PROBLEM DESCRIPTION: Starting with the first line of the material, reproduce exactly each line up to and including the one that contains "Bin width defaults", leaving out every picture.

TASK INPUT:
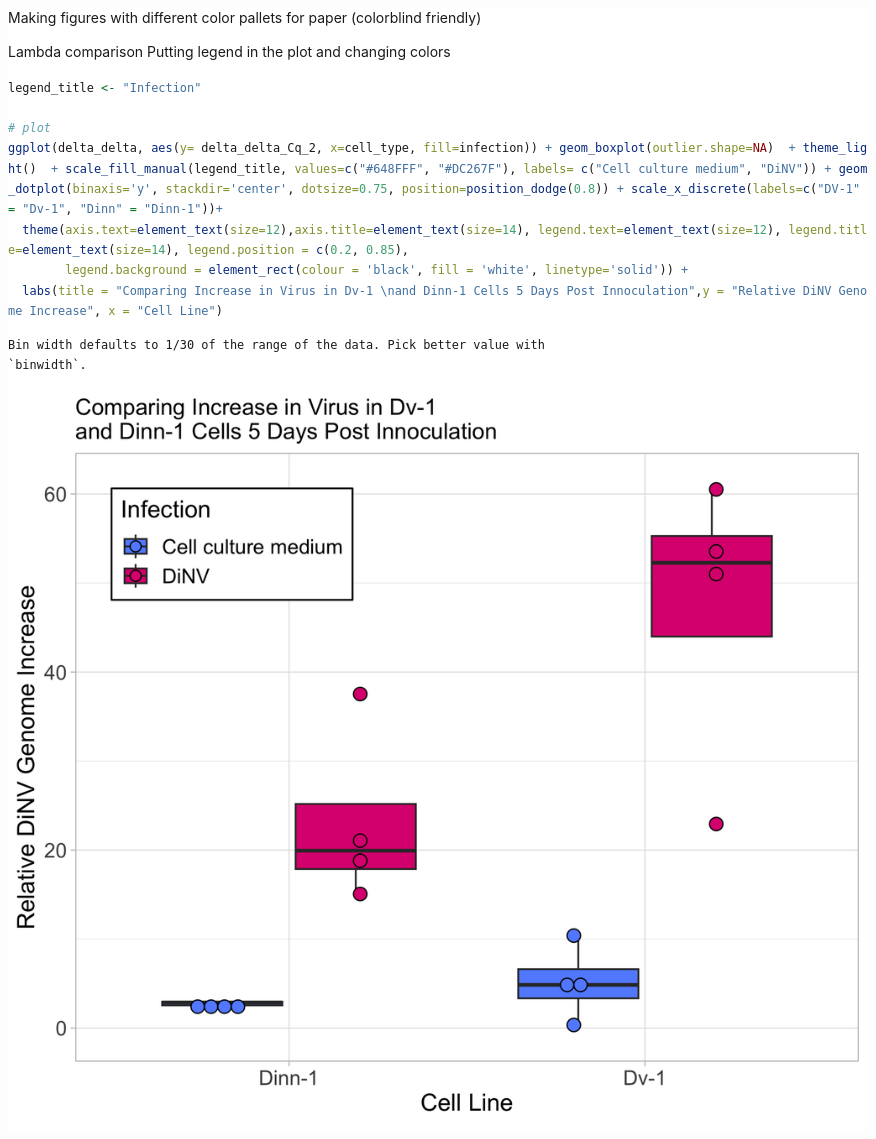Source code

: Making figures with different color pallets for paper (colorblind
friendly)

Lambda comparison Putting legend in the plot and changing colors

``` r
legend_title <- "Infection"

# plot 
ggplot(delta_delta, aes(y= delta_delta_Cq_2, x=cell_type, fill=infection)) + geom_boxplot(outlier.shape=NA)  + theme_light()  + scale_fill_manual(legend_title, values=c("#648FFF", "#DC267F"), labels= c("Cell culture medium", "DiNV")) + geom_dotplot(binaxis='y', stackdir='center', dotsize=0.75, position=position_dodge(0.8)) + scale_x_discrete(labels=c("DV-1" = "Dv-1", "Dinn" = "Dinn-1"))+ 
  theme(axis.text=element_text(size=12),axis.title=element_text(size=14), legend.text=element_text(size=12), legend.title=element_text(size=14), legend.position = c(0.2, 0.85), 
        legend.background = element_rect(colour = 'black', fill = 'white', linetype='solid')) +
  labs(title = "Comparing Increase in Virus in Dv-1 \nand Dinn-1 Cells 5 Days Post Innoculation",y = "Relative DiNV Genome Increase", x = "Cell Line")
```

    Bin width defaults to 1/30 of the range of the data. Pick better value with
    `binwidth`.

![](20240330-Dinn-Dv-1_files/figure-commonmark/unnamed-chunk-20-1.png)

RESULT BELOW:
Source code

: Making figures with different color pallets for paper (colorblind
friendly)

Lambda comparison Putting legend in the plot and changing colors

``` r
legend_title <- "Infection"

# plot 
ggplot(delta_delta, aes(y= delta_delta_Cq_2, x=cell_type, fill=infection)) + geom_boxplot(outlier.shape=NA)  + theme_light()  + scale_fill_manual(legend_title, values=c("#648FFF", "#DC267F"), labels= c("Cell culture medium", "DiNV")) + geom_dotplot(binaxis='y', stackdir='center', dotsize=0.75, position=position_dodge(0.8)) + scale_x_discrete(labels=c("DV-1" = "Dv-1", "Dinn" = "Dinn-1"))+ 
  theme(axis.text=element_text(size=12),axis.title=element_text(size=14), legend.text=element_text(size=12), legend.title=element_text(size=14), legend.position = c(0.2, 0.85), 
        legend.background = element_rect(colour = 'black', fill = 'white', linetype='solid')) +
  labs(title = "Comparing Increase in Virus in Dv-1 \nand Dinn-1 Cells 5 Days Post Innoculation",y = "Relative DiNV Genome Increase", x = "Cell Line")
```

    Bin width defaults to 1/30 of the range of the data. Pick better value with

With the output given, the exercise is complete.